Covering approximately 71% of the Earth’s surface, the ocean plays a crucial role in global climate regulation, weather patterns, biodiversity, and human economic development. Ocean science research focuses on the natural characteristics of the ocean, its changing patterns, and the theories, methods, and applications related to the development and utilization of ocean resources. Therefore, we propose a large language model, OceanGPT, designed specifically for the ocean domain. It can handle various ocean science tasks, including Q&A and content generation.
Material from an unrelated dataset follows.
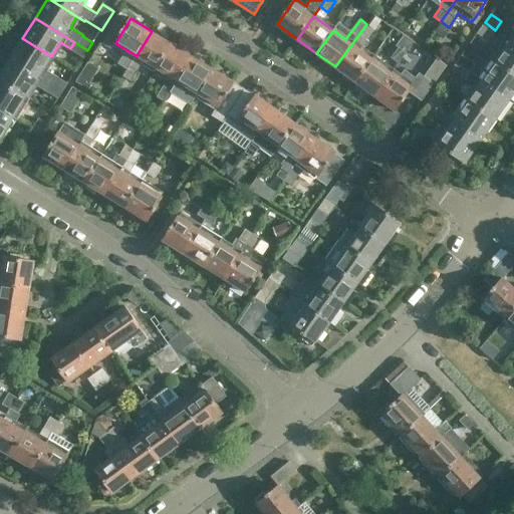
[(478,32),(488,39),(495,30),(485,22),(478,32)]
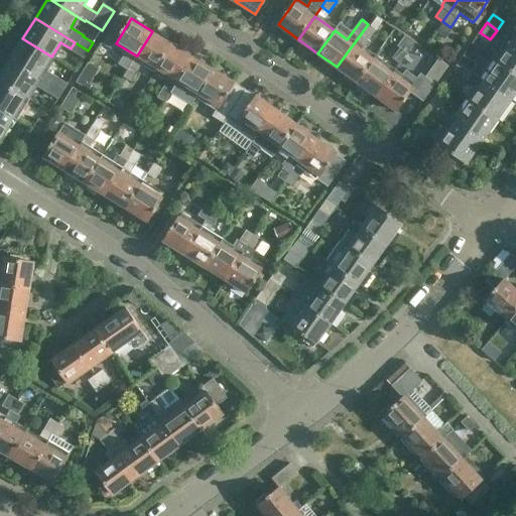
[(338,68),(357,82),(374,58),(362,49),(376,29),(368,24),(337,67),(338,68)]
Additionally, we attempt to validate the potential of the large language model in simulating underwater robot operations, further exploring the realization of model-driven underwater embodied intelligence.
Evolutionary Data Synthesis Agent: Specifically, the agent employs two collaborative strategies: firstly, supplementing and expanding background knowledge of seed samples, and secondly, refining analysis to enhance and improve the knowledge contained within seed data.
Fine-tuned Literature Reading Agent: Initially fine-tuning a large language model to develop an intelligent model specialized for literature extraction, enabling the agent to extract high-quality sentences from vast ocean literature.
Quality Assurance Audit Agent: Predefining specific syntactic and semantic rules related to ocean science, constructing this agent through prompting to filter data and ensure the quality of generated data.
We trained OceanGPT based on open-source models (such as Qwen, LLaMA, MiniCPM, etc.) and instructions generated by the DoInstruct framework.